Emerging talents at the NBPA

The absence of some of nation's elite prospects at the NBA Players Association Top 100 Camp opened the door even more for some of the lesser-known prospects to grab the spotlight.

Rivals.com National Basketball Analyst Jerry Meyer had his eye on five emerging talents who showed improvement or potential at the camp. Here is a breakdown of each performance.

Karron Johnson, Richmond (Va.) Patterson School
Position: Power forward
Height: 6-foot-7
Tourney PPG: 10.2
As only a 2009 prospect, Karron Johnson was one of the better prospects regardless of class at the NBA Players Camp.

Well built and athletic, Johnson was able to create scoring opportunities off the dribble with a quick first step and a solid crossover dribble. He finished off the dribble and also scored by posting up and making shots off the catch from behind the arc.

Defensively, he is capable of guarding post players and small forwards, and he is an aggressive rebounder.

A combo player with size and mobility, Johnson has the makings of an elite prospect.

Devin Ebanks, Queens (N.Y.) Patterson
Position: Small forward
Height: 6-foot-7
Tourney PPG: 9
Far from an unknown commodity as a 2007 prospect, Devin Ebanks, who is set to reclassify to 2008, displayed a versatile game that could position him as a five-star prospect.

Known more for his offensive play, the lanky wing was solid defensively throughout the camp, proving very difficult to score over. He guarded positions from the point guard to the power forward, keeping the guards in front of him and holding his own on the boards against bigger players.

Offensively, he handled the ball well and made positive plays in the open court while on the break. A constant match up problem, Ebanks shot the three over smaller defenders and also bigger defenders who gave him too much room.
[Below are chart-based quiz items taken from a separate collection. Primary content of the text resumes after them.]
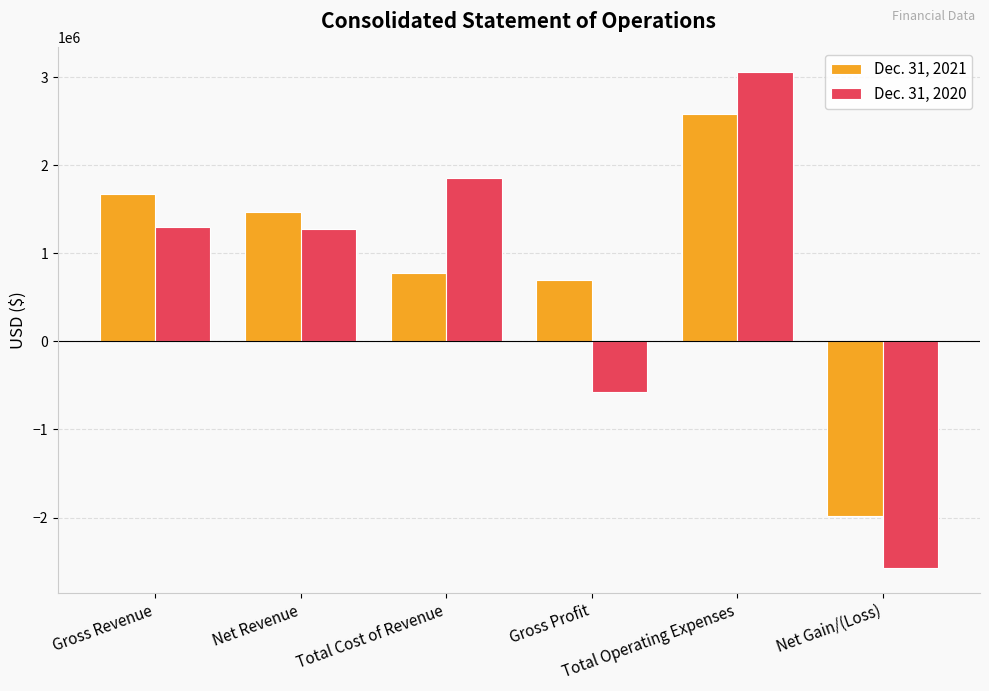

Rank the series by their average value, from highest to lowest.

Dec. 31, 2021, Dec. 31, 2020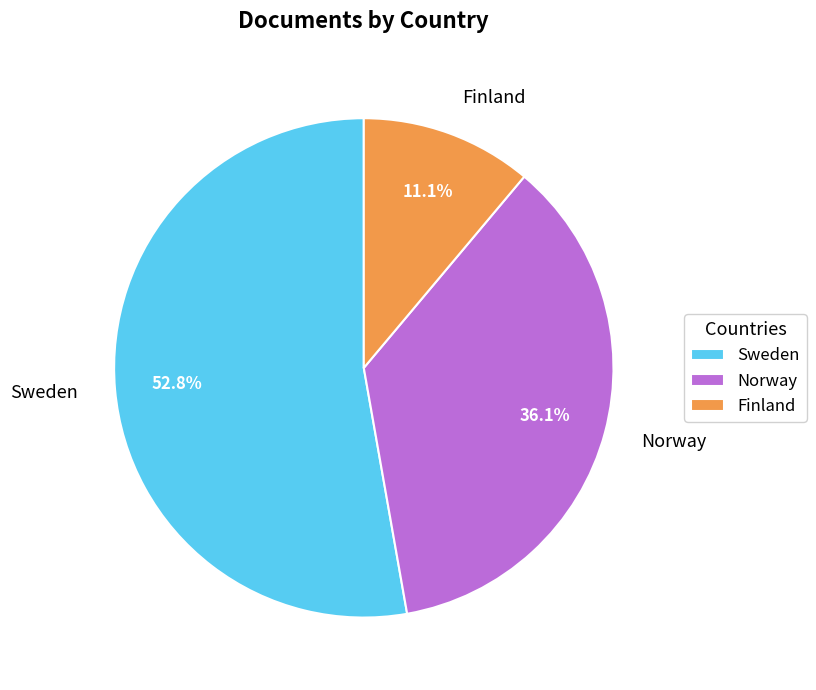

Which has a higher value, Sweden or Norway?

Sweden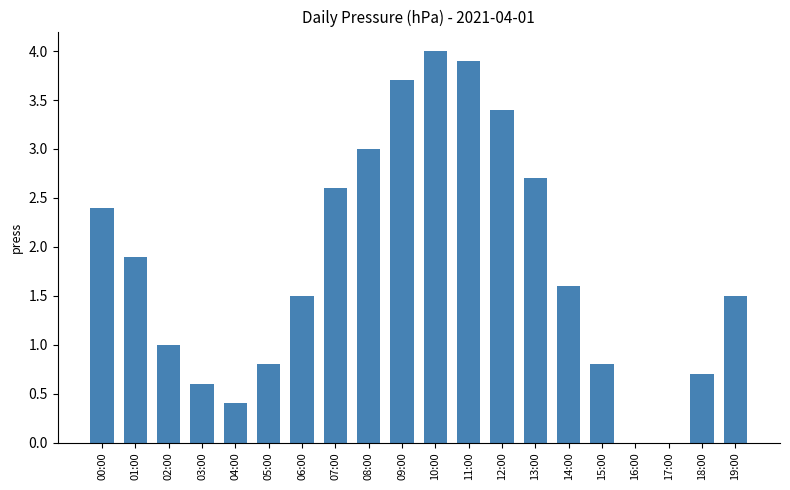

At which label is the value closest to 2?

01:00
When crowded, he slashed to the basket.

Clint Chapman, Canby (Ore.)
Position: Power forward
Height: 6-foot-10
Tourney PPG: 10
Clint Chapman has had the regional attention of Pac-10 schools, but at the NBA Players Camp, he proved his worth as a national prospect.
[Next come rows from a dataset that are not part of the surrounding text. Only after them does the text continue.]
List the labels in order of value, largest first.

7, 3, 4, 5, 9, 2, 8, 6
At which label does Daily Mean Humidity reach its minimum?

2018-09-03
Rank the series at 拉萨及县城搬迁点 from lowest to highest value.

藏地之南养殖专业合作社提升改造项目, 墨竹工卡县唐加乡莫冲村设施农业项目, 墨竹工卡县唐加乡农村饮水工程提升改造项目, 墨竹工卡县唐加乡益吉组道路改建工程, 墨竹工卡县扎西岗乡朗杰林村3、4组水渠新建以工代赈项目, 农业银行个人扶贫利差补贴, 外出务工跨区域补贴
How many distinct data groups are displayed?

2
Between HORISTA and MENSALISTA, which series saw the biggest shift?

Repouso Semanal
Finishing in the top 15 in scoring, Chapman has the sure hands and agile feet of a post player who can score with his back to the basket going to either shoulder. He also picked up points in transition and by stepping out and knocking down three-pointers. A confident offensive player, Chapman was poised with the basketball in his hands.

Whereas a lot of post players are further ahead defensively than offensively, Chapman is the opposite. As more of a finesse player, Chapman must develop his strength and become a more aggressive defender to avoid trading points like he did with DeJuan Blair in their match up.
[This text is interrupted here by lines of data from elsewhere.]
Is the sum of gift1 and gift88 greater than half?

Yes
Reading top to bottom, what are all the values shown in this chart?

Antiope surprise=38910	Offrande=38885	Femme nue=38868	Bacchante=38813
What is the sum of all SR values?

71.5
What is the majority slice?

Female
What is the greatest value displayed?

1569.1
Dashan Harris, Montverde (Fla.) Montverde Academy
Position: Point guard
Height: 6-foot-0
Tourney PPG: 5.3
No one wanted to bring the ball up the court against 2008 point guard prospect Dashan Harris.

By far the top on-the-ball defender at the camp, Harris forced guards like Kalin Lucas and Senario Hillman into multiple miscues with his pressure defense.

Offensively, Harris did a fine job setting up top scorers Corey Stokes and Nic Calathes off his quick and heady handling of the basketball. Although he was playing to pass first, Harris was also able to average a consistent 5.3 points per game, placing him right in the middle of all scorers.

In this area of score first guards, it was quite refreshing to watch a defensive oriented, pass first guard have such a significant impact on the game.

J.T. Thompson, Union County (N.C.) Forrest Hills
Position: Power forward
Height: 6-foot-6
Tourney PPG: 10.5
Whether a small forward or power forward, J.T. Thompson produced at the NBA Players Camp.

The probable 2008 prospect finished as the seventh leading scorer, using his quick leaping ability to make up for any size deficiency around the basket. Thompson scored both on post up move and by attacking the basket on the dribble in the half court. A strong finisher, he also scored in transition.

Defensively, he is capable of guarding either forward position, and he is a formidable defensive rebounder.

Already a solid prospect as an undersized power player, Thompson is also making strides as a ball handler and perimeter scorer.